## Start Materials provided

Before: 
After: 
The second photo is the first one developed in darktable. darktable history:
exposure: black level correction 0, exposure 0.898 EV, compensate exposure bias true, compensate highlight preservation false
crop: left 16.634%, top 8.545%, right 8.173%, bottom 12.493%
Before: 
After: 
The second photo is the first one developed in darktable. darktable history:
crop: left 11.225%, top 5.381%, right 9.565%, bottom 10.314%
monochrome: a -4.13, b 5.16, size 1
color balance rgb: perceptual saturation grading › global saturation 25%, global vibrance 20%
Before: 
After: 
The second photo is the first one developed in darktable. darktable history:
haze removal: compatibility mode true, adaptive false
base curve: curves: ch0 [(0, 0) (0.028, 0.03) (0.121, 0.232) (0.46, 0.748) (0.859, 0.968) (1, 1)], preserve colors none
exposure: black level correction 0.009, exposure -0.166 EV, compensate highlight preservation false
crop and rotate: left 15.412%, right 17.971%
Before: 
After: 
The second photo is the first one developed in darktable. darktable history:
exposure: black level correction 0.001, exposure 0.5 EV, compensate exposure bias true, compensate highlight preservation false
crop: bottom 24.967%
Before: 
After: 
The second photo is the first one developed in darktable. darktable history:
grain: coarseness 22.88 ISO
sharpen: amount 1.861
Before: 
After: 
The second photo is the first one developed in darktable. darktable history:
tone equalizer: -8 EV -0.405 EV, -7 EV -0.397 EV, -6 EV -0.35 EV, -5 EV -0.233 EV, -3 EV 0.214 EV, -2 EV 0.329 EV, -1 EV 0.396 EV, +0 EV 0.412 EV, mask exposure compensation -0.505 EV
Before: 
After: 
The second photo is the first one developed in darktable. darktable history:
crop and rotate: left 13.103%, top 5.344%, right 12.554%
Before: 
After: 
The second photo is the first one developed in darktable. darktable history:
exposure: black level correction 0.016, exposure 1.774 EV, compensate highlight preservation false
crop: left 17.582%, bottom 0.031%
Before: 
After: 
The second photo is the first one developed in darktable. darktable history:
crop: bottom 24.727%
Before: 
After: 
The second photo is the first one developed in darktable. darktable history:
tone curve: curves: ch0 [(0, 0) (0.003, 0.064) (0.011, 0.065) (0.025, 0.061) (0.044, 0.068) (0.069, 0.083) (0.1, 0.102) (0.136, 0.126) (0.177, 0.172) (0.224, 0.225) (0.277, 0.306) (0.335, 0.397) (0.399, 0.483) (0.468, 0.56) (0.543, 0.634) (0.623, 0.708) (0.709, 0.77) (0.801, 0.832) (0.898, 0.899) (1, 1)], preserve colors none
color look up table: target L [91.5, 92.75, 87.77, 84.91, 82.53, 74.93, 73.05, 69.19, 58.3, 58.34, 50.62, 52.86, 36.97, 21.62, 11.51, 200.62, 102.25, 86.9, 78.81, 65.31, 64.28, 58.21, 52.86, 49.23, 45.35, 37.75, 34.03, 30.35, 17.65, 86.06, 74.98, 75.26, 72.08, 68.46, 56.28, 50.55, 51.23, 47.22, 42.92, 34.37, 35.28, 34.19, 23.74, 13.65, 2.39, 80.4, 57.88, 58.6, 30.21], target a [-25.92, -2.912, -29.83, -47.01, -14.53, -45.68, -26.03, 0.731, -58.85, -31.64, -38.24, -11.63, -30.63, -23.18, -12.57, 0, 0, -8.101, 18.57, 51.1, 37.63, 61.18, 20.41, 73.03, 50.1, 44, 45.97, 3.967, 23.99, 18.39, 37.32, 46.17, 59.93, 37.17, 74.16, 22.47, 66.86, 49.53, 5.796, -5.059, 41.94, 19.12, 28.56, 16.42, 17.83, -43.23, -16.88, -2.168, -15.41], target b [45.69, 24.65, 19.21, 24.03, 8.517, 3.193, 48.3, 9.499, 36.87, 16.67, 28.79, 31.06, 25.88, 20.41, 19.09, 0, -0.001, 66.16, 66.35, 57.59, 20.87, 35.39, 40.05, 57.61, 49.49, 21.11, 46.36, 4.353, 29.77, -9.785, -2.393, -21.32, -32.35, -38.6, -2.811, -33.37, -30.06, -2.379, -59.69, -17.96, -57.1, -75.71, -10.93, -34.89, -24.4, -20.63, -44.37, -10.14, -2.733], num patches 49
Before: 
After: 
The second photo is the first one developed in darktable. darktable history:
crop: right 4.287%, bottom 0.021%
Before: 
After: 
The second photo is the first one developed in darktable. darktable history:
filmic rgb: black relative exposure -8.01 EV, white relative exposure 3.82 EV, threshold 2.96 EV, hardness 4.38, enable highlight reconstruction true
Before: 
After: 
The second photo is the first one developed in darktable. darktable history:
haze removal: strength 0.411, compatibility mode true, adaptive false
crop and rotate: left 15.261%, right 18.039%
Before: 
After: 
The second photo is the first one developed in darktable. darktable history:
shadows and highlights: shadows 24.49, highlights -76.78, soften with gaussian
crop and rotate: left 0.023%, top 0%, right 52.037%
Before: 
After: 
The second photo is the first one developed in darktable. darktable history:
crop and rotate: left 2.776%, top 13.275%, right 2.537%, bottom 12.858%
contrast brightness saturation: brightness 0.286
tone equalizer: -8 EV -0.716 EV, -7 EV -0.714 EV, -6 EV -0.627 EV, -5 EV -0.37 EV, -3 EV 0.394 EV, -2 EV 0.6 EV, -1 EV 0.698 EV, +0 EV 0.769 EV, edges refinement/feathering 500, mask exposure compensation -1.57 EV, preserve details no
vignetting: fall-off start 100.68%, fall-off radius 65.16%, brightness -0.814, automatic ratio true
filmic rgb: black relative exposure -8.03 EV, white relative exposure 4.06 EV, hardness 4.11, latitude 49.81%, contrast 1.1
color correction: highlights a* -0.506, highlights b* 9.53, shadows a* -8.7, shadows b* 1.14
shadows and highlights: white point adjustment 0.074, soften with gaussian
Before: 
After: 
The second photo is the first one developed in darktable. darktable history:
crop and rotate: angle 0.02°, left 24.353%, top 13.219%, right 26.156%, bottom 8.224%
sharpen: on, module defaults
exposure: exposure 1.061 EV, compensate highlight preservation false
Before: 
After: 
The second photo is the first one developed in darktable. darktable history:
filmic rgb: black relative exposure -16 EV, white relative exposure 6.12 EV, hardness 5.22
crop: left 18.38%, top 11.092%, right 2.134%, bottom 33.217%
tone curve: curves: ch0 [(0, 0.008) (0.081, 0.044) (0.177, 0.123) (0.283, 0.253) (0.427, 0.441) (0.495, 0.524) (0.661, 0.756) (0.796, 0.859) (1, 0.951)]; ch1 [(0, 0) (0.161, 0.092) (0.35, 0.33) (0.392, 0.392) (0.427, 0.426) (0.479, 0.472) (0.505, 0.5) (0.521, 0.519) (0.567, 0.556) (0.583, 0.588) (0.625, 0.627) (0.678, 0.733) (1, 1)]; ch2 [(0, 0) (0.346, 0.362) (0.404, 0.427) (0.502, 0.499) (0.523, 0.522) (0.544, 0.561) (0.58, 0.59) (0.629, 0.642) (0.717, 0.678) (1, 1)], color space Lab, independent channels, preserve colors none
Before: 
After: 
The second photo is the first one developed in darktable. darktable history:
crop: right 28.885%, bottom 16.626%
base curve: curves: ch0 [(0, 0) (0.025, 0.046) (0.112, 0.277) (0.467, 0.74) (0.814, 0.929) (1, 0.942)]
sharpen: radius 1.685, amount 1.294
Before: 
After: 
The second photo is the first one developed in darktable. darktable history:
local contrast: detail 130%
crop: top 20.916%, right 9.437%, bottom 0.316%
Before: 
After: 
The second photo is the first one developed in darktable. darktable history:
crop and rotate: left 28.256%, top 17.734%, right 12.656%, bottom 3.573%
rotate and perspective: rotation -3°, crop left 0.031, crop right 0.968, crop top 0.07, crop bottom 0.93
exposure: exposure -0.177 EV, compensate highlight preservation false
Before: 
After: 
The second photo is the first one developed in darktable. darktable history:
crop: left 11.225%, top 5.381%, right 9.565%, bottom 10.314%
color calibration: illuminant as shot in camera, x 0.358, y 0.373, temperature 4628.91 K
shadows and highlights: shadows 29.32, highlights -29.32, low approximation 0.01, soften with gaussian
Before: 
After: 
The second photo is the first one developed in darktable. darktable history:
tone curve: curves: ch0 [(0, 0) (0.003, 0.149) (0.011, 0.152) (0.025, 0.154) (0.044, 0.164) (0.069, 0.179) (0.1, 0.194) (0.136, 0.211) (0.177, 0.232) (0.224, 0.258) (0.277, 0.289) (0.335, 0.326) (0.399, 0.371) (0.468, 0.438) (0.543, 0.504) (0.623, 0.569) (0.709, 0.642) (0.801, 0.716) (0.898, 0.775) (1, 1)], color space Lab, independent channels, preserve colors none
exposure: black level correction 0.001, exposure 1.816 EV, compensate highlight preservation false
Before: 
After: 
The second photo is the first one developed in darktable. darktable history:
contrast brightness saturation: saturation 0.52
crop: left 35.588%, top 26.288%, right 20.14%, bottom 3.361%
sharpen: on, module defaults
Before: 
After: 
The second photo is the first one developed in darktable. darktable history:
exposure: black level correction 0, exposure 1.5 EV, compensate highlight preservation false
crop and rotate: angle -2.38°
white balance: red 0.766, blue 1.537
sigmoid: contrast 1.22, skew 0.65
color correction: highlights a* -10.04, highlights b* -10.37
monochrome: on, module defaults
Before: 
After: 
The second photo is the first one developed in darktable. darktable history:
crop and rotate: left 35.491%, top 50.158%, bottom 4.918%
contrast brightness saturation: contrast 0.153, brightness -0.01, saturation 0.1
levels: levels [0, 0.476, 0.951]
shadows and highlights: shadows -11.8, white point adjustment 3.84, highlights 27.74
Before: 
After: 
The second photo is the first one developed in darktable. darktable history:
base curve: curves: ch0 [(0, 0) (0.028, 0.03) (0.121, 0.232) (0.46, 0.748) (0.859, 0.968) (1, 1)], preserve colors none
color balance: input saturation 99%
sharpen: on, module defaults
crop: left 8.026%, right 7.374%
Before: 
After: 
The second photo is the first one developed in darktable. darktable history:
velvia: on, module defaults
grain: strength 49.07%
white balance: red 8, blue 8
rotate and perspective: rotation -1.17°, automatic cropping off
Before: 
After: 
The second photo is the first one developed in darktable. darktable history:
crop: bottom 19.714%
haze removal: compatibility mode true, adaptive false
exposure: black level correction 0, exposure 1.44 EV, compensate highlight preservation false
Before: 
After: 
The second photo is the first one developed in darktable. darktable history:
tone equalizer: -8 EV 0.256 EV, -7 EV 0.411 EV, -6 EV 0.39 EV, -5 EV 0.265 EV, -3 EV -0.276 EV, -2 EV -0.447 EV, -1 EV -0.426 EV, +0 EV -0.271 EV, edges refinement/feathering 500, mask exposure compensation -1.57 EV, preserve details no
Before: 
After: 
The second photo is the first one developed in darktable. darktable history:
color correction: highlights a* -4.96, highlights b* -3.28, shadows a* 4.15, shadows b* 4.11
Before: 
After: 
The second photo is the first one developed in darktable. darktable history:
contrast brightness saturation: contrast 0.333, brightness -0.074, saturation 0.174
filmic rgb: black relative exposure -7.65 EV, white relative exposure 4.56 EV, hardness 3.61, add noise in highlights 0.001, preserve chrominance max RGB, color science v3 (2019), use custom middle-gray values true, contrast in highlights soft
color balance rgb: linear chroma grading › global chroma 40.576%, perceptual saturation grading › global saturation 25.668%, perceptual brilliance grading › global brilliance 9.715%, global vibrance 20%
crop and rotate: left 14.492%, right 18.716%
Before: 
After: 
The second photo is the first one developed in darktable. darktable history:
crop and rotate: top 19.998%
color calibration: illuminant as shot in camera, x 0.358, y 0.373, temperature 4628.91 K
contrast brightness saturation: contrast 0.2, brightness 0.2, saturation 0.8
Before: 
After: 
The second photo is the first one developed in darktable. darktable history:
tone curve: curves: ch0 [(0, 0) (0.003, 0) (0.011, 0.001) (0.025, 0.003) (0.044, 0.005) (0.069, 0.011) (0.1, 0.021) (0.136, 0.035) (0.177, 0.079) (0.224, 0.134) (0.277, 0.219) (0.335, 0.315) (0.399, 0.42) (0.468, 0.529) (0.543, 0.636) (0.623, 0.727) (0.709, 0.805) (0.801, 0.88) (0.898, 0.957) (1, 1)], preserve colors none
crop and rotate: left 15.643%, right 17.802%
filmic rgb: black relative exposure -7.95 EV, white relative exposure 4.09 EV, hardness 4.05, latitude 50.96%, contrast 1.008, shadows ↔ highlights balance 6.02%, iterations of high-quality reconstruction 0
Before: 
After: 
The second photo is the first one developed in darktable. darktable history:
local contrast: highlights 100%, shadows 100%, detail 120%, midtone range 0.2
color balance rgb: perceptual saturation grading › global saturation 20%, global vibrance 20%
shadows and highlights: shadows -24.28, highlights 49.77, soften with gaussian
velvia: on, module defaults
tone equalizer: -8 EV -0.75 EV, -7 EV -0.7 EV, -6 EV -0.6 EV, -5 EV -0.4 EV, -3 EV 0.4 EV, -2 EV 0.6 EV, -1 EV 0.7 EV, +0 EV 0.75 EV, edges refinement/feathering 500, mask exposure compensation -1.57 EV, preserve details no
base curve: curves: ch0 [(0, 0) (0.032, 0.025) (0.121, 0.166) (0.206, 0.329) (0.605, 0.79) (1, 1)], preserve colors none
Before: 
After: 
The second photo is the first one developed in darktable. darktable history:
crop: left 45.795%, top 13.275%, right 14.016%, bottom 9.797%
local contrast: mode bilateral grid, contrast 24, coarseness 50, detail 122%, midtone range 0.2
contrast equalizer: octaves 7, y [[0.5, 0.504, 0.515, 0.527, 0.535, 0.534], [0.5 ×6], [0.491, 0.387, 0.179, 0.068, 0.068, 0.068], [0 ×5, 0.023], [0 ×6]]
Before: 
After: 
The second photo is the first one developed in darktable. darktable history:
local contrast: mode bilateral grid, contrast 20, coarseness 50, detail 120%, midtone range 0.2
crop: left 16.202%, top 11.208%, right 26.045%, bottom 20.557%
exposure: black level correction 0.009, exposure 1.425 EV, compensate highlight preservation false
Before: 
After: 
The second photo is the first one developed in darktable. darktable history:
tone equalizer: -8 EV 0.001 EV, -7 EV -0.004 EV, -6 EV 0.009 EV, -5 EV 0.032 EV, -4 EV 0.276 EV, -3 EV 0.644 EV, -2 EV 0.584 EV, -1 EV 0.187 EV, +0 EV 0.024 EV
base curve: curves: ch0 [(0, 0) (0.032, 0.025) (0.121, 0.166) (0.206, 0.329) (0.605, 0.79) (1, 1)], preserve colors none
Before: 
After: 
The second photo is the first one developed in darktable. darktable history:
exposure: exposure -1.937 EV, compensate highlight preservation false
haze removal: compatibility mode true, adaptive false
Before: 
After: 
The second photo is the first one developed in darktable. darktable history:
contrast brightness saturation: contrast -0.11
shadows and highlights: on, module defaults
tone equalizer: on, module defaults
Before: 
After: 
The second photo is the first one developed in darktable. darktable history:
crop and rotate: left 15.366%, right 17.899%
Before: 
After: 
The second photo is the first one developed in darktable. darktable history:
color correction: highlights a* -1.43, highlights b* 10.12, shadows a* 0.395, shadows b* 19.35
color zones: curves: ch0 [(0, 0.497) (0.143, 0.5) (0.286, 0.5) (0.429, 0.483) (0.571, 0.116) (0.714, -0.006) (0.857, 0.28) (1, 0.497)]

## End Materials provided

■ **What you have to do**
Copy out the material from its opening line through the line that contains "crop and rotate: left 15.412%, right 17.971%", including both of those lines.

■ **Full answer**
Before: 
After: 
The second photo is the first one developed in darktable. darktable history:
exposure: black level correction 0, exposure 0.898 EV, compensate exposure bias true, compensate highlight preservation false
crop: left 16.634%, top 8.545%, right 8.173%, bottom 12.493%
Before: 
After: 
The second photo is the first one developed in darktable. darktable history:
crop: left 11.225%, top 5.381%, right 9.565%, bottom 10.314%
monochrome: a -4.13, b 5.16, size 1
color balance rgb: perceptual saturation grading › global saturation 25%, global vibrance 20%
Before: 
After: 
The second photo is the first one developed in darktable. darktable history:
haze removal: compatibility mode true, adaptive false
base curve: curves: ch0 [(0, 0) (0.028, 0.03) (0.121, 0.232) (0.46, 0.748) (0.859, 0.968) (1, 1)], preserve colors none
exposure: black level correction 0.009, exposure -0.166 EV, compensate highlight preservation false
crop and rotate: left 15.412%, right 17.971%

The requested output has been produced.